━━━━━ Reading passage
Via (1), this can immediately be related to the apparent absorbance \({{\mathscr {A}}}\) according to

$$\begin{aligned} Q_{\text{ext}}({{\tilde{\nu }}}) = \left( \frac{G}{g}\right) \left[ 1-10^{-{{\mathscr {A}}({{\tilde{\nu }}})}} \right] . \end{aligned}$$
(3)

Since, via (3), \(Q_{\text{ext}}({{\tilde{\nu }}})\) and \({{\mathscr {A}}}({{\tilde{\nu }}})\) contain the same information, we will, in the following, present our theoretical analysis and reconstructions of refractive indexes on the basis of \(Q_{\text{ext}}({{\tilde{\nu }}})\) or \({{\mathscr {A}}}({{\tilde{\nu }}})\) depending on convenience.
━━━━━━━━━━
━━━━━ Data extract
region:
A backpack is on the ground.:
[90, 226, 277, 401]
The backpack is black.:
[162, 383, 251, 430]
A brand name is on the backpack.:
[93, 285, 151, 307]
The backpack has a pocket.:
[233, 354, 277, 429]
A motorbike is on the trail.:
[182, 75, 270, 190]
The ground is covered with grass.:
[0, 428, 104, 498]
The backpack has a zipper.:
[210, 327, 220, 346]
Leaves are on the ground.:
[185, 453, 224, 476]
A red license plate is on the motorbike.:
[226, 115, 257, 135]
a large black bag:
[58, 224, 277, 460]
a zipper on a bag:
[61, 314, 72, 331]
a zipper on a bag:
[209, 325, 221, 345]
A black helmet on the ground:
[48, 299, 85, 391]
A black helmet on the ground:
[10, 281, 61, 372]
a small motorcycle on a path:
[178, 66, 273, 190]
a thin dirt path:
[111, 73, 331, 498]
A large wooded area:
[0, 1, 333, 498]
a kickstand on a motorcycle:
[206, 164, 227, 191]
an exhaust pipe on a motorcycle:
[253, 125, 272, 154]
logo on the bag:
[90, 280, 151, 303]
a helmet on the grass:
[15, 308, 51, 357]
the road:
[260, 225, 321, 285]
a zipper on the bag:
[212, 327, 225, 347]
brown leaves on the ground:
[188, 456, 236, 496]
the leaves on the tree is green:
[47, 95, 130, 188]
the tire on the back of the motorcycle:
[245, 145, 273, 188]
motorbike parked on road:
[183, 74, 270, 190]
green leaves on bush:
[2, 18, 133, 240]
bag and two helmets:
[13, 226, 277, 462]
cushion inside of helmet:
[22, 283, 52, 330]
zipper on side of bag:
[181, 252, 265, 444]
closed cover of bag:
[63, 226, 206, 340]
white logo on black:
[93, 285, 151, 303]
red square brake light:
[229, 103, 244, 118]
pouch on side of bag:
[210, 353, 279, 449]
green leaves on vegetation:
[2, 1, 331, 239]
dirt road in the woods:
━━━━━━━━━━
[Problem 1] Reproduce the passage on apparent absorbance between "Via (1), this" and "depending on convenience.", inclusive, swapping "information" for "data".
[Problem 2] In the passage on apparent absorbance, what decides whether the analysis is presented on the basis of Q_ext or of the apparent absorbance?
[Problem 3] Pick up the passage on apparent absorbance after its last sentence and keep writing.

[Exercise output 1]
Via (1), this can immediately be related to the apparent absorbance \({{\mathscr {A}}}\) according to

$$\begin{aligned} Q_{\text{ext}}({{\tilde{\nu }}}) = \left( \frac{G}{g}\right) \left[ 1-10^{-{{\mathscr {A}}({{\tilde{\nu }}})}} \right] . \end{aligned}$$
(3)

Since, via (3), \(Q_{\text{ext}}({{\tilde{\nu }}})\) and \({{\mathscr {A}}}({{\tilde{\nu }}})\) contain the same data, we will, in the following, present our theoretical analysis and reconstructions of refractive indexes on the basis of \(Q_{\text{ext}}({{\tilde{\nu }}})\) or \({{\mathscr {A}}}({{\tilde{\nu }}})\) depending on convenience.

[Exercise output 2] Convenience decides which of the two is used.

[Exercise output 3]
As an example, we show in Fig. 1 the numerically computed \(Q_{\text{ext}}({{\tilde{\nu }}})\) spectrum for the experimentally determined PMMA refractive-index data published in Ref.14 (left panel) and the \(Q_{\text{ext}}({{\tilde{\nu }}})\) spectrum for the experimentally determined PS refractive-index data published in Ref.15 (right panel). The computations of \(Q_{\text{ext}}({{\tilde{\nu }}})\) in Fig. 1 were performed with a standard Mie code16.

Figure 1
figure 1

Extinction efficiency \(Q_{\text{ext}}({{\tilde{\nu }}})\), numerically computed16 on the basis of published refractive-index data14,15 for a sphere of radius \(10\,\upmu\)m, homogeneously filled with PMMA (left panel) and PS (right panel).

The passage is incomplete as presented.